Further examination of the experimental data indicated that integrating the LPAN module enhanced the model’s performance on mAP@.5(%) and mAP@.5:.95(%)by 8.4% and 13.7%, respectively. It is worth noting that although the introduction of the LPAN module did not change the parameters of the model, it slightly increased the computational complexity of the model while keeping the number of model parameters unchanged, due to its introduction of hopping connections and feature reuse mechanisms in the network structure. It was a minor expense that was exchanged for a significant improvement in model performance.

In the YOLOv5 model, we introduced the CBAM module to process the feature maps to achieve adaptive feature refinement.
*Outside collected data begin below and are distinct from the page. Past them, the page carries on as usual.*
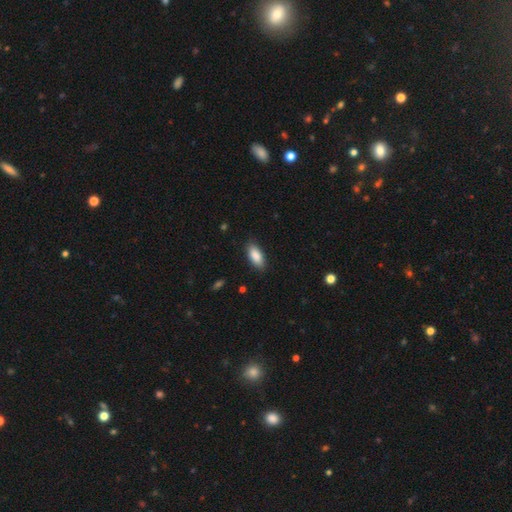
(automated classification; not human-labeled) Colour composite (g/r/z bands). It shows a smooth galaxy with no disk features (88%) that is in between round and cigar-shaped (85%). Merging: none (85%).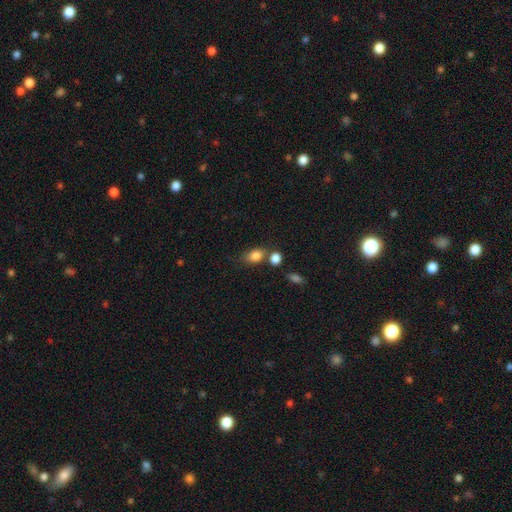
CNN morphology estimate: Q: Smooth or featured?
A: smooth (83%); runner-up: star or artifact (9%)
Q: How rounded?
A: in between (76%); runner-up: round (22%)
Q: Merging?
A: none (55%); runner-up: merger (22%)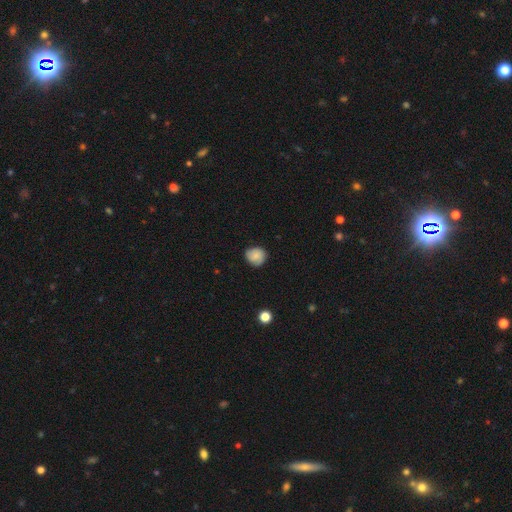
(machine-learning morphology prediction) A smooth galaxy with no disk features (76%) that is round (84%). Merging: none (79%).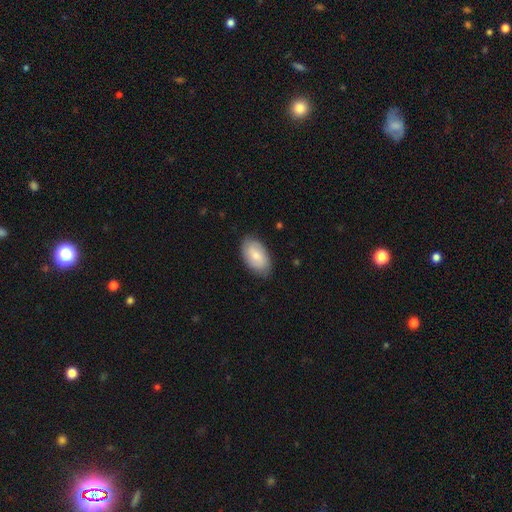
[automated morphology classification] smooth 69%, featured or disk 26%, star or artifact 6%. Down the decision tree: how rounded — in between (94%); merging — none (82%).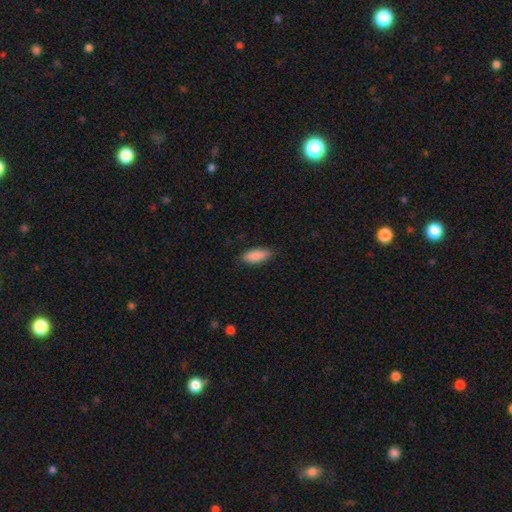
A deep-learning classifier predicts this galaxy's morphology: smooth 89%, star or artifact 6%, featured or disk 5%. Down the decision tree: how rounded — in between (70%); merging — none (86%).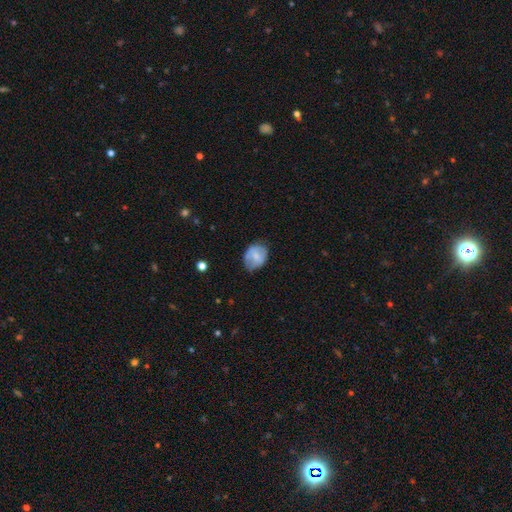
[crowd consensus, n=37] Smooth or featured: smooth — 51% (featured or disk — 43%)
How rounded: in between — 74% (round — 26%)
Merging: none — 71% (minor disturbance — 17%)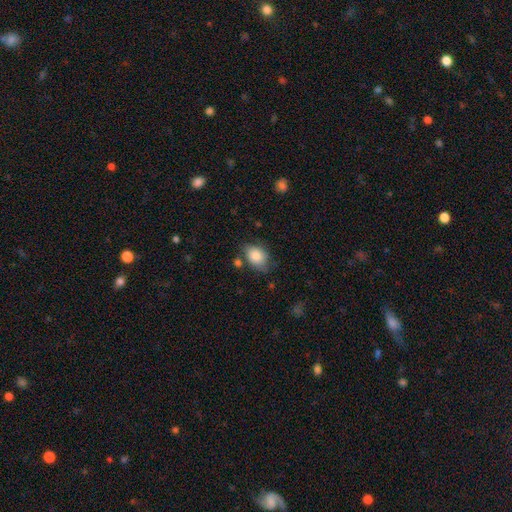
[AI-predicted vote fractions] The model was most divided on "merging": none: 61%, minor disturbance: 26%, major disturbance: 7%, merger: 6%. More confident: smooth or featured — smooth (81%); how rounded — in between (76%).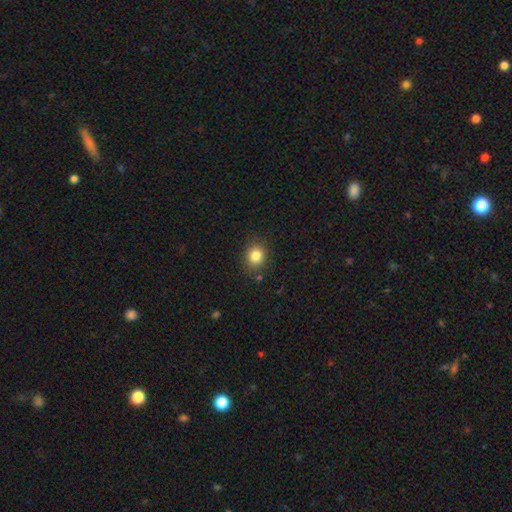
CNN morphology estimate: Q: Smooth or featured?
A: smooth (83%); runner-up: star or artifact (11%)
Q: How rounded?
A: round (65%); runner-up: in between (34%)
Q: Merging?
A: none (85%); runner-up: minor disturbance (10%)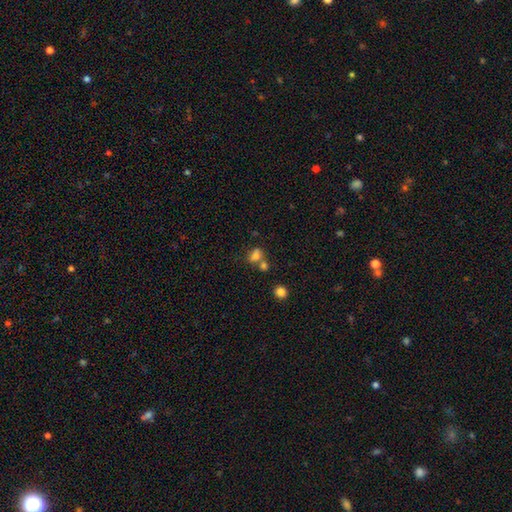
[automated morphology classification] A smooth galaxy with no disk features (74%) that is in between round and cigar-shaped (60%). Merging: merger (43%).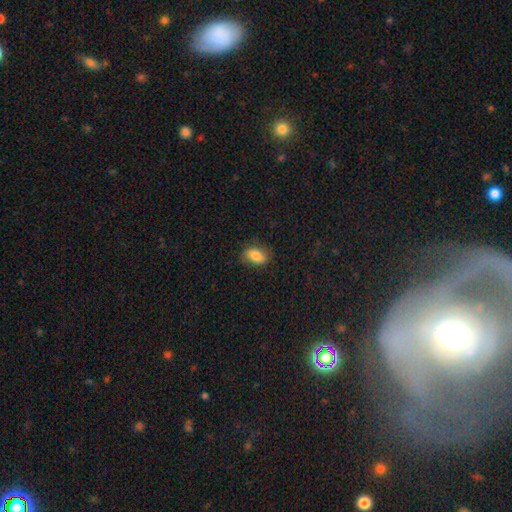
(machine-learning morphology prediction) Smooth or featured? smooth (82%)
How rounded? in between (86%)
Merging? none (80%)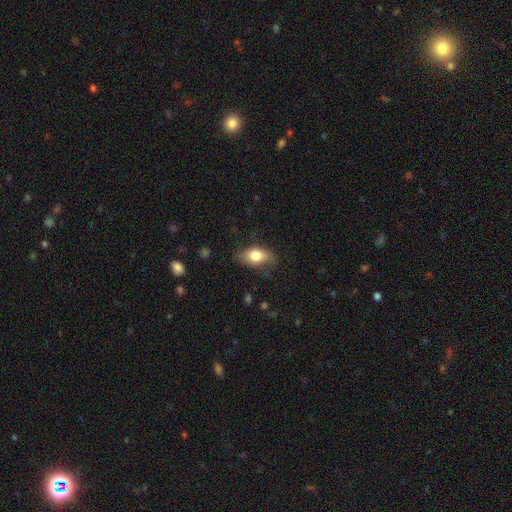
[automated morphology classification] smooth-or-featured: smooth: 71% | featured or disk: 21% | star or artifact: 7%
  how-rounded: in between: 86% | round: 9% | cigar-shaped: 5%
  merging: none: 67% | minor disturbance: 24% | major disturbance: 7% | merger: 1%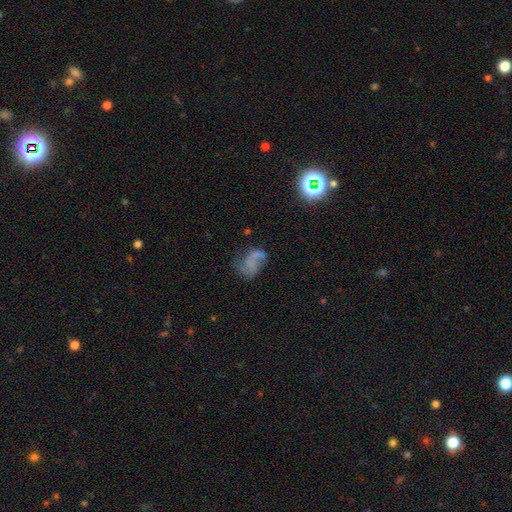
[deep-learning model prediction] A featured or disk galaxy (37%).

Vote fractions:
- Smooth or featured? featured or disk: 37% / star or artifact: 35% / smooth: 28%
- Merging? none: 58% / minor disturbance: 19% / major disturbance: 16% / merger: 7%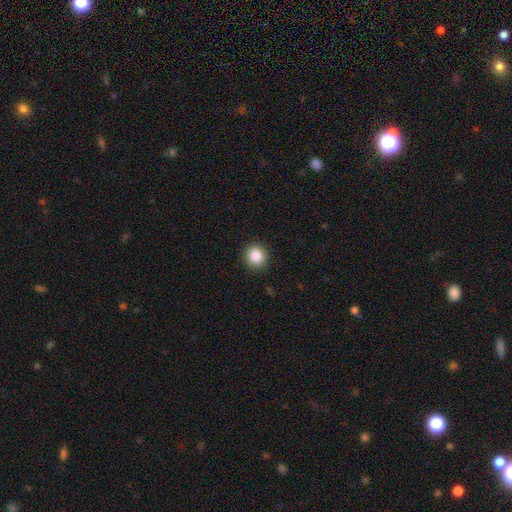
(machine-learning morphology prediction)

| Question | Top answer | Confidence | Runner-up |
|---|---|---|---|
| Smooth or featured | smooth | 86% | star or artifact (10%) |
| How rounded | round | 87% | in between (12%) |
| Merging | none | 91% | minor disturbance (6%) |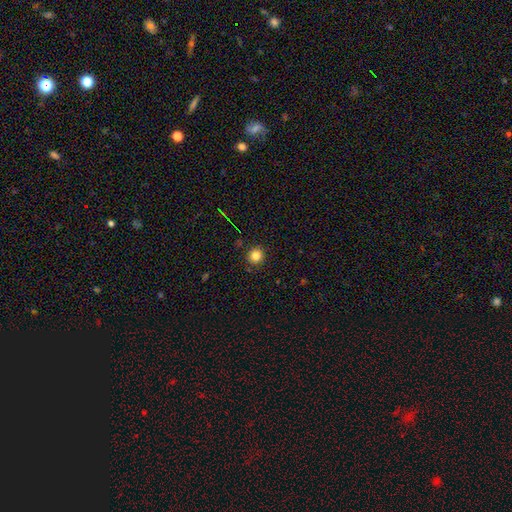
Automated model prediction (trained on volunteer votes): A smooth galaxy with no disk features (82%) that is round (93%).

Vote fractions:
- Smooth or featured? smooth: 82% / star or artifact: 13% / featured or disk: 5%
- How rounded? round: 93% / in between: 6% / cigar-shaped: 1%
- Merging? none: 91% / minor disturbance: 6% / major disturbance: 2% / merger: 2%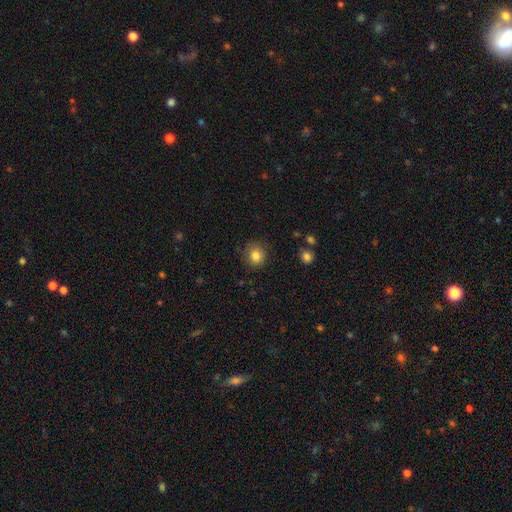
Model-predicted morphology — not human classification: Overall: smooth (83%). How rounded: round (84%). Merging: none (82%).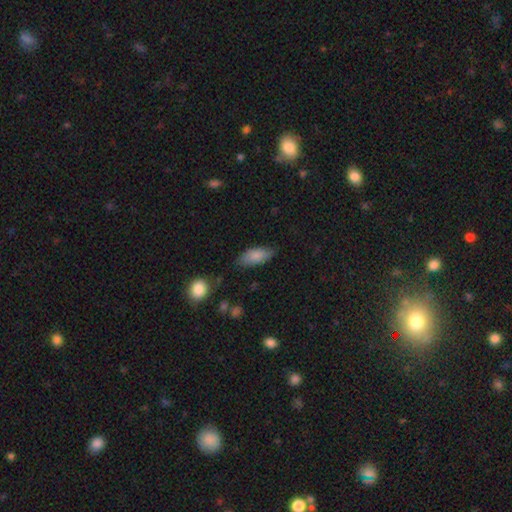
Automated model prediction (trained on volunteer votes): A smooth galaxy with no disk features (83%) that is in between round and cigar-shaped (84%).

Vote fractions:
- Smooth or featured? smooth: 83% / featured or disk: 11% / star or artifact: 7%
- How rounded? in between: 84% / cigar-shaped: 14% / round: 2%
- Merging? none: 73% / minor disturbance: 21% / major disturbance: 4% / merger: 2%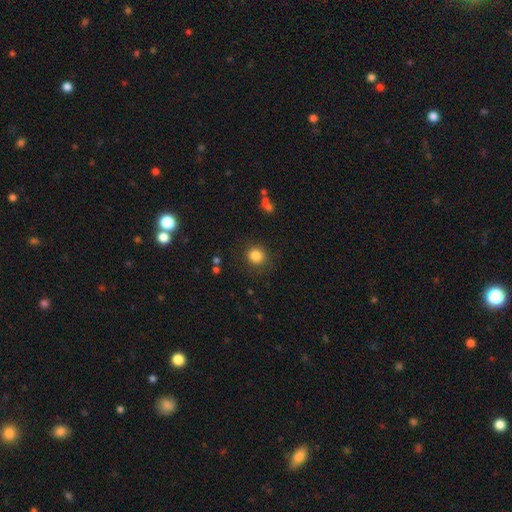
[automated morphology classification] Smooth or featured? Predicted: smooth (p=0.84). How rounded? Predicted: round (p=0.90). Merging? Predicted: none (p=0.86).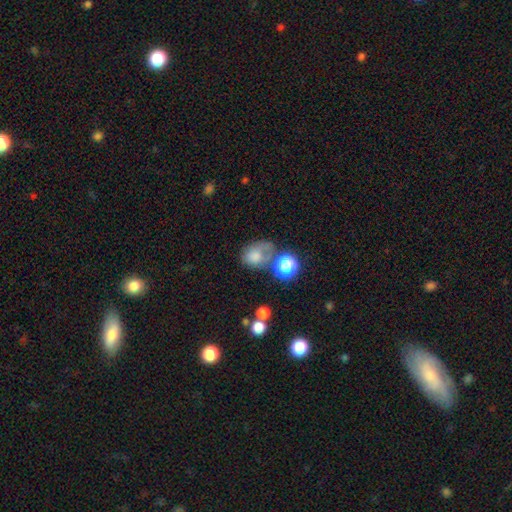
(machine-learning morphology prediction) type=smooth (70%); roundness=in between (62%); merging=none (35%).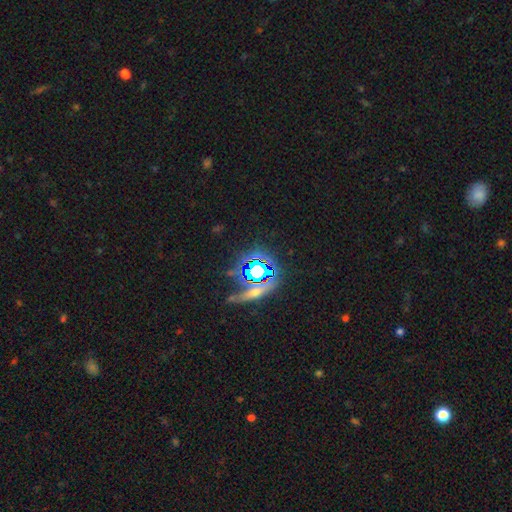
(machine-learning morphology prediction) star or artifact 80%, smooth 12%, featured or disk 8%.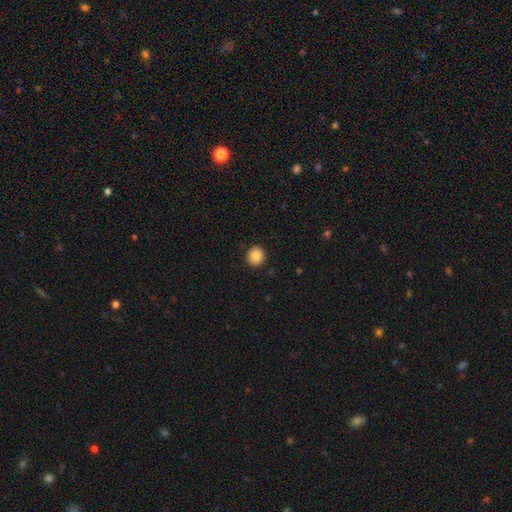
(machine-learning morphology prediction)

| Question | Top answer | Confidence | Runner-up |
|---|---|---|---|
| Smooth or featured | smooth | 88% | star or artifact (9%) |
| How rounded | round | 77% | in between (23%) |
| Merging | none | 91% | minor disturbance (6%) |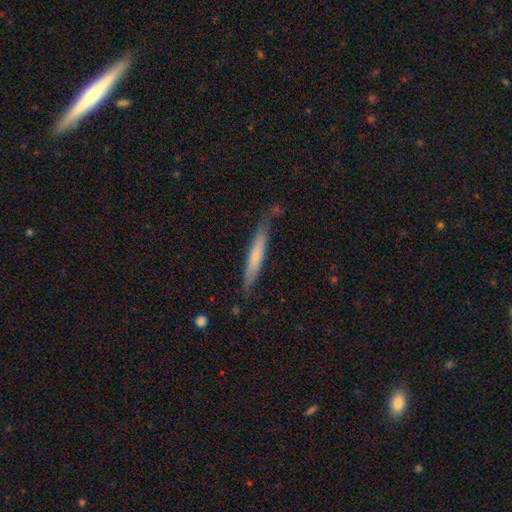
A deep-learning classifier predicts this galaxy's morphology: Smooth or featured: smooth — 57% (featured or disk — 38%)
How rounded: cigar-shaped — 94% (in between — 5%)
Merging: none — 75% (minor disturbance — 19%)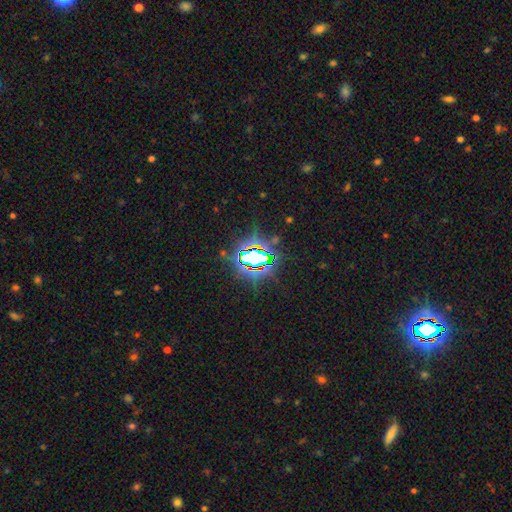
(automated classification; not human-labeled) smooth_or_featured: star or artifact (p=0.75) [alt: smooth p=0.14]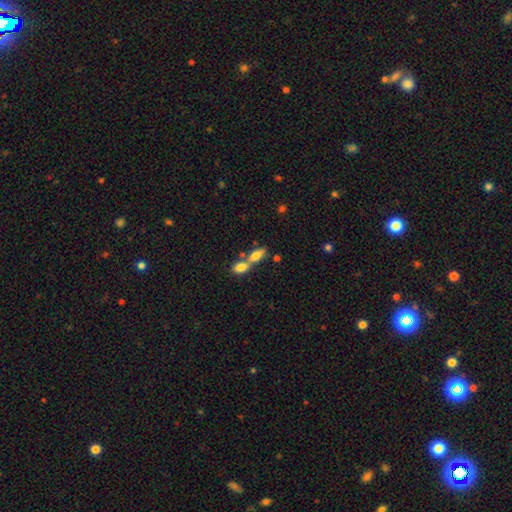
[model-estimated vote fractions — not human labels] smooth 68%, featured or disk 23%, star or artifact 9%. Down the decision tree: how rounded — in between (71%); merging — merger (60%).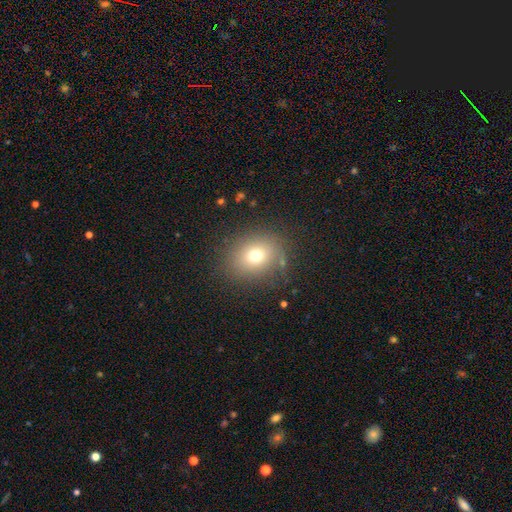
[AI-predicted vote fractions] A smooth galaxy with no disk features (70%) that is round (65%). Merging: none (83%).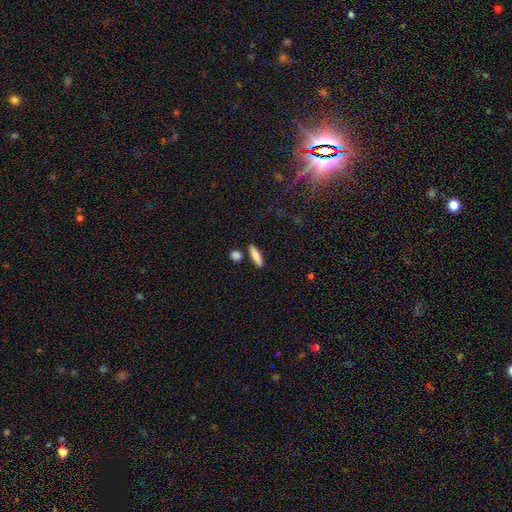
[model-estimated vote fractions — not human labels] Smooth or featured? Predicted: smooth (p=0.83). How rounded? Predicted: cigar-shaped (p=0.55). Merging? Predicted: none (p=0.82).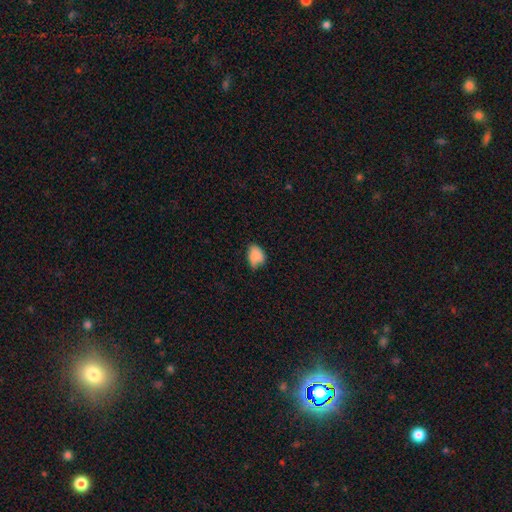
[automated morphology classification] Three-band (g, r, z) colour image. It shows a smooth galaxy with no disk features (78%) that is in between round and cigar-shaped (81%). Merging: none (46%).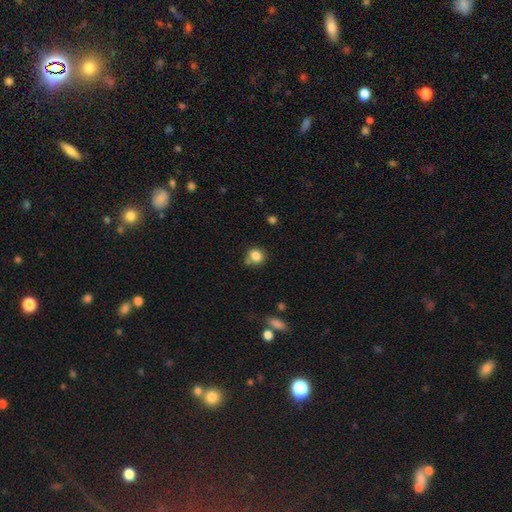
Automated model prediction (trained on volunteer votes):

The CBAM module computes the 1D channel and 2D spatial attention maps sequentially and then multiplies them with the input feature maps, which enhances the depiction of characteristics of obstructed targets on the maps and suppresses the expression of the irrelevant features, thus improving the precision of the model detection. From the results, it can be seen that this module improves the mAP@.5 (%), mAP@.5:.95 (%) metrics by 10% and 16%, respectively, which reduces the model’s parameter amount by 13.5% and the computational complexity by 2.1 G.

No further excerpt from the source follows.